- Written by: David Williamson
- Original language: English

Premiere
- Date premiered: 1995

= Dead White Males (play) =

Play written by David Williamson

Dead White Males is a 1995 play by David Williamson. It was written in response to an academic paper on post-structuralism that Williamson found incomprehensible. The appearance of William Shakespeare features as a motif throughout the play.
==Background==
Williamson later recalled he was inspired by listening to an academic at a writers conference on whom he based Dr Grant Swain:
[He] got up and told us in a very condescending way that we were all idiot savants, that we didn't know what we were writing, the ideological currents of the time just passed through us and we channelled this ideological content and out it came.
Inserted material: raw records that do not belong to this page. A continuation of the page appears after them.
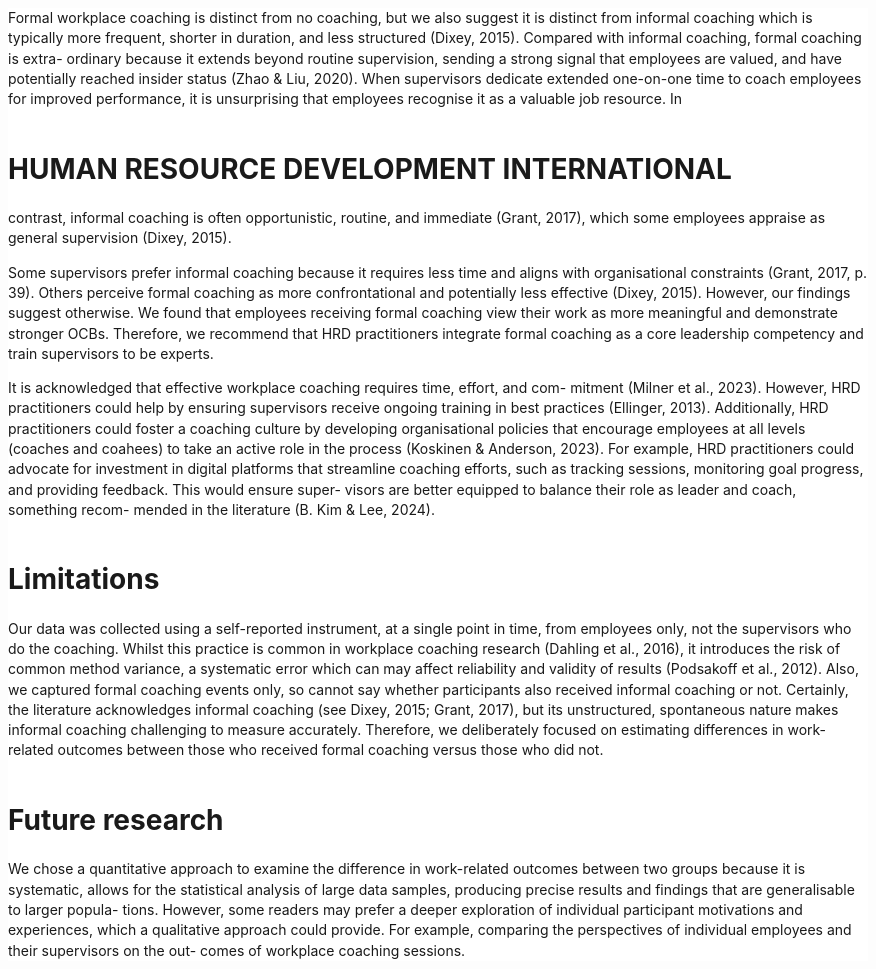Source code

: Formal workplace coaching is distinct from no coaching, but we also suggest it is distinct from informal coaching which is typically more frequent, shorter in duration, and less structured (Dixey, 2015). Compared with informal coaching, formal coaching is extra- ordinary because it extends beyond routine supervision, sending a strong signal that employees are valued, and have potentially reached insider status (Zhao & Liu, 2020). When supervisors dedicate extended one-on-one time to coach employees for improved performance, it is unsurprising that employees recognise it as a valuable job resource. In

# HUMAN RESOURCE DEVELOPMENT INTERNATIONAL

contrast, informal coaching is often opportunistic, routine, and immediate (Grant, 2017), which some employees appraise as general supervision (Dixey, 2015).

Some supervisors prefer informal coaching because it requires less time and aligns with organisational constraints (Grant, 2017, p. 39). Others perceive formal coaching as more confrontational and potentially less effective (Dixey, 2015). However, our findings suggest otherwise. We found that employees receiving formal coaching view their work as more meaningful and demonstrate stronger OCBs. Therefore, we recommend that HRD practitioners integrate formal coaching as a core leadership competency and train supervisors to be experts.

It is acknowledged that effective workplace coaching requires time, effort, and com- mitment (Milner et al., 2023). However, HRD practitioners could help by ensuring supervisors receive ongoing training in best practices (Ellinger, 2013). Additionally, HRD practitioners could foster a coaching culture by developing organisational policies that encourage employees at all levels (coaches and coahees) to take an active role in the process (Koskinen & Anderson, 2023). For example, HRD practitioners could advocate for investment in digital platforms that streamline coaching efforts, such as tracking sessions, monitoring goal progress, and providing feedback. This would ensure super- visors are better equipped to balance their role as leader and coach, something recom- mended in the literature (B. Kim & Lee, 2024).

# Limitations

Our data was collected using a self-reported instrument, at a single point in time, from employees only, not the supervisors who do the coaching. Whilst this practice is common in workplace coaching research (Dahling et al., 2016), it introduces the risk of common method variance, a systematic error which can may affect reliability and validity of results (Podsakoff et al., 2012). Also, we captured formal coaching events only, so cannot say whether participants also received informal coaching or not. Certainly, the literature acknowledges informal coaching (see Dixey, 2015; Grant, 2017), but its unstructured, spontaneous nature makes informal coaching challenging to measure accurately. Therefore, we deliberately focused on estimating differences in work-related outcomes between those who received formal coaching versus those who did not.

# Future research

We chose a quantitative approach to examine the difference in work-related outcomes between two groups because it is systematic, allows for the statistical analysis of large data samples, producing precise results and findings that are generalisable to larger popula- tions. However, some readers may prefer a deeper exploration of individual participant motivations and experiences, which a qualitative approach could provide. For example, comparing the perspectives of individual employees and their supervisors on the out- comes of workplace coaching sessions.
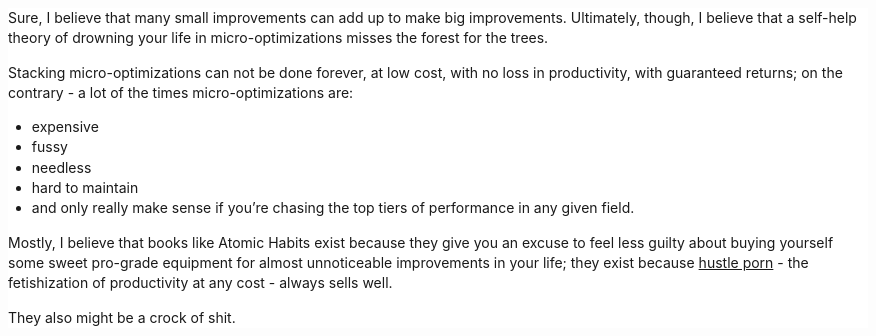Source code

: Sure, I believe that many small improvements can add up to make big improvements. Ultimately, though, I believe that a self-help theory of drowning your life in micro-optimizations misses the forest for the trees.

Stacking micro-optimizations can not be done forever, at low cost, with no loss in productivity, with guaranteed returns; on the contrary - a lot of the times micro-optimizations are:

* expensive
* fussy
* needless
* hard to maintain
* and only really make sense if you’re chasing the top tiers of performance in any given field.

Mostly, I believe that books like Atomic Habits exist because they give you an excuse to feel less guilty about buying yourself some sweet pro-grade equipment for almost unnoticeable improvements in your life; they exist because [hustle porn](https://www.inc.com/serhat-pala/alexis-ohanian-says-hustle-porn-is-most-dangerous-trend-in-silicon-valley-heres-how-to-eradicate-it.html) - the fetishization of productivity at any cost - always sells well.

They also might be a crock of shit.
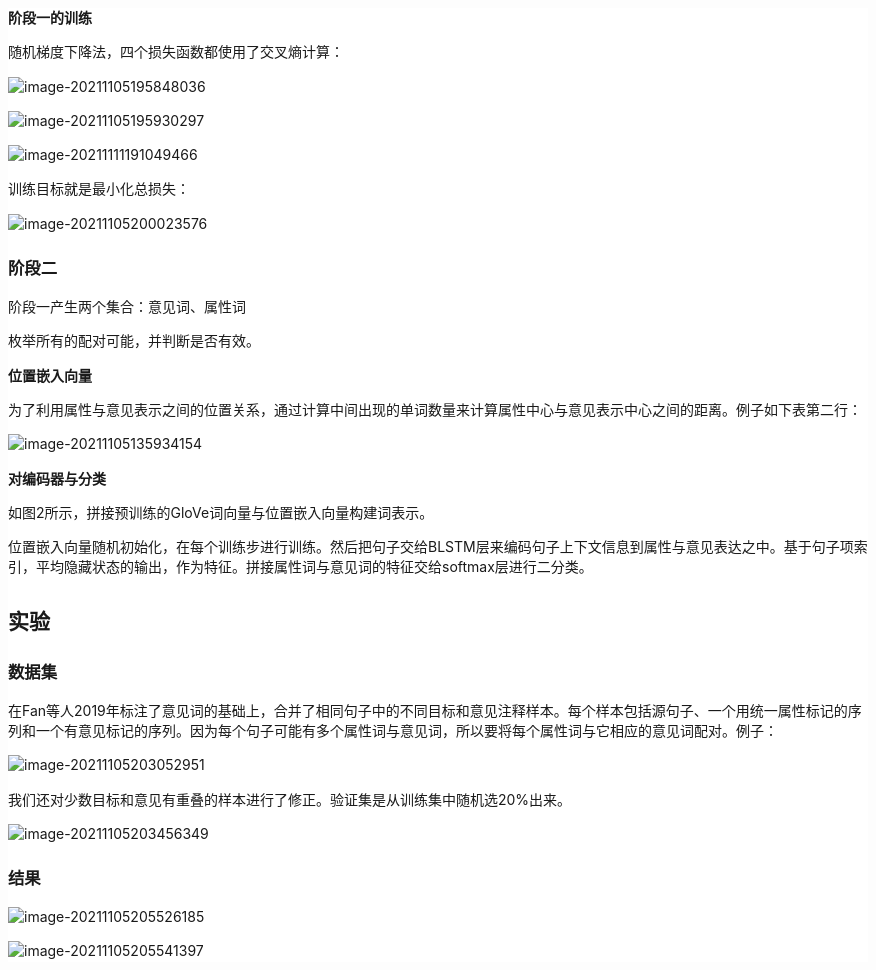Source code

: **阶段一的训练**

随机梯度下降法，四个损失函数都使用了交叉熵计算：

![image-20211105195848036](C:\Users\Admin\AppData\Roaming\Typora\typora-user-images\image-20211105195848036.png)

![image-20211105195930297](C:\Users\Admin\AppData\Roaming\Typora\typora-user-images\image-20211105195930297.png)

![image-20211111191049466](C:\Users\Admin\AppData\Roaming\Typora\typora-user-images\image-20211111191049466.png)

训练目标就是最小化总损失：

![image-20211105200023576](C:\Users\Admin\AppData\Roaming\Typora\typora-user-images\image-20211105200023576.png)



### 阶段二

阶段一产生两个集合：意见词、属性词

枚举所有的配对可能，并判断是否有效。

**位置嵌入向量**

为了利用属性与意见表示之间的位置关系，通过计算中间出现的单词数量来计算属性中心与意见表示中心之间的距离。例子如下表第二行：

![image-20211105135934154](C:\Users\Admin\AppData\Roaming\Typora\typora-user-images\image-20211105135934154.png)

**对编码器与分类**

如图2所示，拼接预训练的GloVe词向量与位置嵌入向量构建词表示。

位置嵌入向量随机初始化，在每个训练步进行训练。然后把句子交给BLSTM层来编码句子上下文信息到属性与意见表达之中。基于句子项索引，平均隐藏状态的输出，作为特征。拼接属性词与意见词的特征交给softmax层进行二分类。



## 实验

### 数据集

在Fan等人2019年标注了意见词的基础上，合并了相同句子中的不同目标和意见注释样本。每个样本包括源句子、一个用统一属性标记的序列和一个有意见标记的序列。因为每个句子可能有多个属性词与意见词，所以要将每个属性词与它相应的意见词配对。例子：

![image-20211105203052951](C:\Users\Admin\AppData\Roaming\Typora\typora-user-images\image-20211105203052951.png)

我们还对少数目标和意见有重叠的样本进行了修正。验证集是从训练集中随机选20%出来。

![image-20211105203456349](C:\Users\Admin\AppData\Roaming\Typora\typora-user-images\image-20211105203456349.png)

### 结果

![image-20211105205526185](C:\Users\Admin\AppData\Roaming\Typora\typora-user-images\image-20211105205526185.png)



![image-20211105205541397](C:\Users\Admin\AppData\Roaming\Typora\typora-user-images\image-20211105205541397.png)
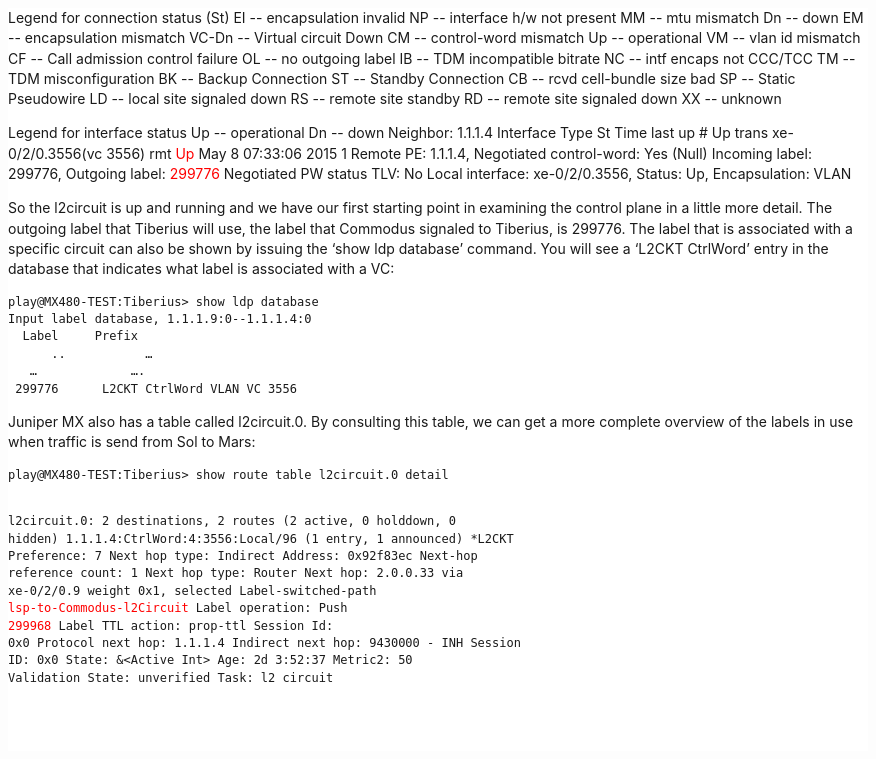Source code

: Legend for connection status (St)
EI -- encapsulation invalid      NP -- interface h/w not present
MM -- mtu mismatch               Dn -- down
EM -- encapsulation mismatch     VC-Dn -- Virtual circuit Down
CM -- control-word mismatch      Up -- operational
VM -- vlan id mismatch           CF -- Call admission control failure
OL -- no outgoing label          IB -- TDM incompatible bitrate
NC -- intf encaps not CCC/TCC    TM -- TDM misconfiguration
BK -- Backup Connection          ST -- Standby Connection
CB -- rcvd cell-bundle size bad  SP -- Static Pseudowire
LD -- local site signaled down   RS -- remote site standby
RD -- remote site signaled down  XX -- unknown

Legend for interface status
Up -- operational
Dn -- down
Neighbor: 1.1.1.4
    Interface                 Type  St     Time last up          # Up trans
    xe-0/2/0.3556(vc 3556)    rmt   <font color='red'>Up</font>     May  8 07:33:06 2015           1
      Remote PE: 1.1.1.4, Negotiated control-word: Yes (Null)
      Incoming label: 299776, Outgoing label: <font color='red'>299776</font>
      Negotiated PW status TLV: No
      Local interface: xe-0/2/0.3556, Status: Up, Encapsulation: VLAN                    
</pre>
<p>
    So the l2circuit is up and running and we have our first starting point in examining the control plane in a little more detail. The outgoing label that Tiberius will use, the label that Commodus signaled to Tiberius, is 299776.  The label that is associated with a specific circuit can also be shown by issuing the ‘show ldp database’ command. You will see a ‘L2CKT CtrlWord’ entry in the database that indicates what label is associated with a VC:
</p>
<pre style="font-size:12px">
play@MX480-TEST:Tiberius> show ldp database
Input label database, 1.1.1.9:0--1.1.1.4:0
  Label     Prefix
      ..           …
   …             ….
 299776      L2CKT CtrlWord VLAN VC 3556                    
</pre>
<p>
    Juniper MX also has a table called l2circuit.0. By consulting this table, we can get a more complete overview of the labels in use when traffic is send from Sol to Mars:
</p>
<pre style="font-size:12px">
play@MX480-TEST:Tiberius> show route table l2circuit.0 detail

l2circuit.0: 2 destinations, 2 routes (2 active, 0 holddown, 0 hidden)
1.1.1.4:CtrlWord:4:3556:Local/96 (1 entry, 1 announced)
        *L2CKT  Preference: 7
                Next hop type: Indirect
                Address: 0x92f83ec
                Next-hop reference count: 1
                Next hop type: Router
                Next hop: 2.0.0.33 via xe-0/2/0.9 weight 0x1, selected
                Label-switched-path <font color='red'>lsp-to-Commodus-l2Circuit</font>
                Label operation: Push <font color='red'>299968</font>
                Label TTL action: prop-ttl
                Session Id: 0x0
                Protocol next hop: 1.1.1.4
                Indirect next hop: 9430000 - INH Session ID: 0x0
                State: &&lt;Active Int>
                Age: 2d 3:52:37         Metric2: 50
                Validation State: unverified
                Task: l2 circuit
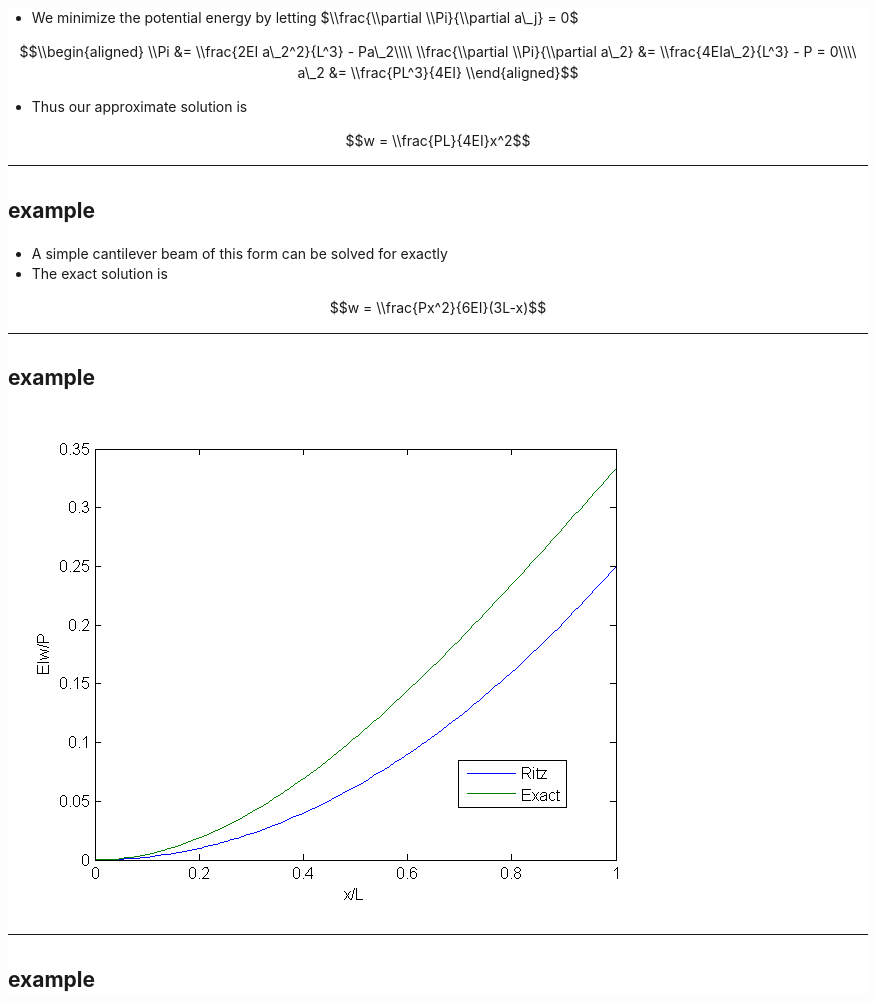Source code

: -   We minimize the potential energy by letting $\\frac{\\partial \\Pi}{\\partial a\_j} = 0$

$$\\begin{aligned}
	\\Pi &= \\frac{2EI a\_2^2}{L^3} - Pa\_2\\\\
	\\frac{\\partial \\Pi}{\\partial a\_2} &= \\frac{4EIa\_2}{L^3} - P = 0\\\\
	a\_2 &= \\frac{PL^3}{4EI}
\\end{aligned}$$

-   Thus our approximate solution is

$$w = \\frac{PL}{4EI}x^2$$

----
## example

-   A simple cantilever beam of this form can be solved for exactly
-   The exact solution is

$$w = \\frac{Px^2}{6EI}(3L-x)$$

----
## example

![comparison of ritz displacement solution to exact solution](../images/ritz1.png)

----
## example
But he sort of patted us all on the head and said, 'But keep writing, we'll tell you what you've done.' And I've never seen a room full of angrier writers, and I said, 'I've got to get this guy.' And that was the motivation for...and I still think it's one of my favourite bits of work because I do think a lot of post-modern and post-structuralist theory is frankly bullshit. It's the idea that there is no truth and that anyone's truth is as good as anyone else's truth and that we're totally constructed by words, there's no reality out there aside from words...give us a break! It's absolute crap. What I said in the play, it's a third truth elevated to a total truth, which often happens in the case of ideology. There's no doubt that ideology is created to distort reality in favour of the group or the people in the group whose power will be enhanced by adopting this ideology.
==Reception==
The play was very successful, grossing $1.2 million it its initial season.